◆ **Objectif**: D'après l'article sur les perquisitions à Bure, pourquoi les gendarmes ont-ils dû faire venir d'autres pochettes pendant la fouille de la Maison de résistance ?

À Bure, sous insupportable pression policière, les gendarmes ont perquisitionné

 

À Bure, sous insupportable pression policière, les gendarmes ont perquisitionné

Ce mercredi 20 septembre, la gendarmerie a perquisitionné plusieurs lieux à Bure (Meuse) et dans ses environs habités par des opposants au projet de poubelle nucléaire. Pour plusieurs habitants, cette opération est le « point d’orgue d’une pression policière diffuse et permanente ». Témoignages. Des rassemblements de soutien sont organisés dans toute la France.

La Maison de résistance à la poubelle nucléaire, à Bure (Meuse), lieu de rencontre et de réunion pour les opposants au projet Cigéo, a été perquisitionnée pour la première fois ce mercredi 20 septembre, de 6 h à 15 h environ. Achetée en 2005 par des antinucléaires de France et d’Allemagne regroupés au sein de l’association Bure Zone Libre (BZL), cette ancienne ferme accueille aujourd’hui des militants de tous horizons, de manière ponctuelle ou plus permanente. « Perquisitionner la Maison de résistance, c’est très symbolique : ils ont sorti le grand jeu », note Joël, habitant de Mandres et opposant au projet de poubelle nucléaire.

Pendant près de dix heures, les gendarmes ont ainsi fouillé toutes les pièces de la bâtisse, et saisi de très nombreux objets. « Ils n’avaient pas assez de pochettes pour la mise sous scellés, ils ont dû en faire venir d’autres, raconte Joël. Et ils sont venus avec l’équivalent d’un camion de déménagement, comme pour vider la Maison. »

◆ **Données**:

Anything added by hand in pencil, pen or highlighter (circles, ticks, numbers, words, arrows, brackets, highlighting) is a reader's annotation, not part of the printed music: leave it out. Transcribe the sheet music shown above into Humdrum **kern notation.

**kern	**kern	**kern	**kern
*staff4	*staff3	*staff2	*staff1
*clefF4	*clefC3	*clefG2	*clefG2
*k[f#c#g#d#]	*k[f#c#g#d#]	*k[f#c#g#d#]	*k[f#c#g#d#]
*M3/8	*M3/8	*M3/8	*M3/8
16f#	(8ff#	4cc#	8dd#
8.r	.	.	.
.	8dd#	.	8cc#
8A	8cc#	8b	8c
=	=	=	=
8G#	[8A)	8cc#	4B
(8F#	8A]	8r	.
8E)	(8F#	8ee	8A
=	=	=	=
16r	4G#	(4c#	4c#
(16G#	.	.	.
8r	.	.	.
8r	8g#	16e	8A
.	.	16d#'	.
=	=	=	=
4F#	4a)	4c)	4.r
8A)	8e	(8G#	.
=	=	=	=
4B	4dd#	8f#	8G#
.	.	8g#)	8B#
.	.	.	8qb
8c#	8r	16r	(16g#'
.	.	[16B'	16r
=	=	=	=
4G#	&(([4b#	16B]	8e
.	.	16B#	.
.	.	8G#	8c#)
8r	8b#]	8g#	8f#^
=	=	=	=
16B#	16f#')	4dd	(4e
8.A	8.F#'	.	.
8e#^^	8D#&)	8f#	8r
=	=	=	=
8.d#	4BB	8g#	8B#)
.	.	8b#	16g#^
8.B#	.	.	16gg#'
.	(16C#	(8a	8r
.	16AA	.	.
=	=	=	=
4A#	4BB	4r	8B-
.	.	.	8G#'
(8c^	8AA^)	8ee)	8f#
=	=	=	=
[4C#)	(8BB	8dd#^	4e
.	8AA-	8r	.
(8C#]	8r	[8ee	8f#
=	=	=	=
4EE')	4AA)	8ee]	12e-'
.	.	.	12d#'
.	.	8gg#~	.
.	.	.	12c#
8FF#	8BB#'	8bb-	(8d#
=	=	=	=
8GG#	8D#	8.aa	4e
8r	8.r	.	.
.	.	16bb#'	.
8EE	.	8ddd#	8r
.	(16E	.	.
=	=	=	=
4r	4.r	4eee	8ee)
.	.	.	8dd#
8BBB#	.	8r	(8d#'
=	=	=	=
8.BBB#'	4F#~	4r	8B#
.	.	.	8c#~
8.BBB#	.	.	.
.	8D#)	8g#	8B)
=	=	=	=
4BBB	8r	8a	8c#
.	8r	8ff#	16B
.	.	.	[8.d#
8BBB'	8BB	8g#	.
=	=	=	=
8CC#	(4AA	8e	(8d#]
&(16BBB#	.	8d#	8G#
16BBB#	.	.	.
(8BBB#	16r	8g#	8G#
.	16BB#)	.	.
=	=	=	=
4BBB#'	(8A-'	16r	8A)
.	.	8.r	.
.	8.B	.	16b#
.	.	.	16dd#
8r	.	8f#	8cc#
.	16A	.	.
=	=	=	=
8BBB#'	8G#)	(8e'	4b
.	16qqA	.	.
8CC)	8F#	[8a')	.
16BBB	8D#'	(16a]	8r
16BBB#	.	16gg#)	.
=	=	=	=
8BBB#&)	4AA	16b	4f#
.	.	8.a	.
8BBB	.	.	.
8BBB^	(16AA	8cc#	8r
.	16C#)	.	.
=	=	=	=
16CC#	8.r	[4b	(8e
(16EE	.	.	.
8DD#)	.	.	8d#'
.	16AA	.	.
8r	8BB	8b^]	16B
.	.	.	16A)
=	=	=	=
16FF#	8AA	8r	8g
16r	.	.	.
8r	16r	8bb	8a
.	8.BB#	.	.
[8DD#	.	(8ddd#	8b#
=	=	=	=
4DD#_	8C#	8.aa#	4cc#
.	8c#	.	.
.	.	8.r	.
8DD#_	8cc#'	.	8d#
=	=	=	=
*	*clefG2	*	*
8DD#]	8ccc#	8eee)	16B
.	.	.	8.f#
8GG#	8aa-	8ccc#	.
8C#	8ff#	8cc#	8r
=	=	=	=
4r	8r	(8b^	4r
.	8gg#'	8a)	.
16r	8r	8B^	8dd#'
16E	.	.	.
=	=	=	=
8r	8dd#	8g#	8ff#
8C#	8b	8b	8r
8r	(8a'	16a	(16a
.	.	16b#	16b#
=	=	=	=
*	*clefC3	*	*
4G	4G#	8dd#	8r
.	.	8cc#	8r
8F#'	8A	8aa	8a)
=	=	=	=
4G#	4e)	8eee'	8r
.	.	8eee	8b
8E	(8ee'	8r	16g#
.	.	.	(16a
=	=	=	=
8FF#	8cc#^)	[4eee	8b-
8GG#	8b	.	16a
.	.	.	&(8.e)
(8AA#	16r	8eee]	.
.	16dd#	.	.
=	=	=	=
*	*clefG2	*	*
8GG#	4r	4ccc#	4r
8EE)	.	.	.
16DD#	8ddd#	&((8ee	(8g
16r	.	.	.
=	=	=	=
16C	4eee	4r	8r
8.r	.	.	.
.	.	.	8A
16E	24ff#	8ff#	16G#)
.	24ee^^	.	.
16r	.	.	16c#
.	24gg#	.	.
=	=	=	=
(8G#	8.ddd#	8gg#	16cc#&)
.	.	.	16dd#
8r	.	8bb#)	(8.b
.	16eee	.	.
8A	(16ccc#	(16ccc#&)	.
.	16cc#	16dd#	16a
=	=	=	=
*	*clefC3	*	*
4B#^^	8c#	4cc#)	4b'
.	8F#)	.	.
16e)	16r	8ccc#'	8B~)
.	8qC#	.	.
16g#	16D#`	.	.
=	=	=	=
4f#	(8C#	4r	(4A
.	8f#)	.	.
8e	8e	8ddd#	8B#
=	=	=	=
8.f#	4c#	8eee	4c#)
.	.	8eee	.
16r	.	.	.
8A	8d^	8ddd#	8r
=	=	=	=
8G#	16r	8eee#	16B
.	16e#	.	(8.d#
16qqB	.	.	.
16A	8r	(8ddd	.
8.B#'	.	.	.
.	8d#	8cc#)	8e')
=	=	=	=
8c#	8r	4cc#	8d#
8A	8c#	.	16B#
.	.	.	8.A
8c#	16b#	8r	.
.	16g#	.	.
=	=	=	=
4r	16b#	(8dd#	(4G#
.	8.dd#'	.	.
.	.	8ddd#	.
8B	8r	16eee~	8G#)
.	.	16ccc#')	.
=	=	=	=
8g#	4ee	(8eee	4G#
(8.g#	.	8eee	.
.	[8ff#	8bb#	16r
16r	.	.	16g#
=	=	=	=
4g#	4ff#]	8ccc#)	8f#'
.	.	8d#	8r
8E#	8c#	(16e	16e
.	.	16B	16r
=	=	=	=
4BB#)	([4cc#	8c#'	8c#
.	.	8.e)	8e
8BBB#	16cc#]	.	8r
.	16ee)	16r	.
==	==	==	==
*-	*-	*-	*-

◆ **Réponse ci-dessous**: Selon Joël, ils n'avaient pas assez de pochettes pour mettre sous scellés les très nombreux objets saisis. Ils ont donc dû en faire venir d'autres.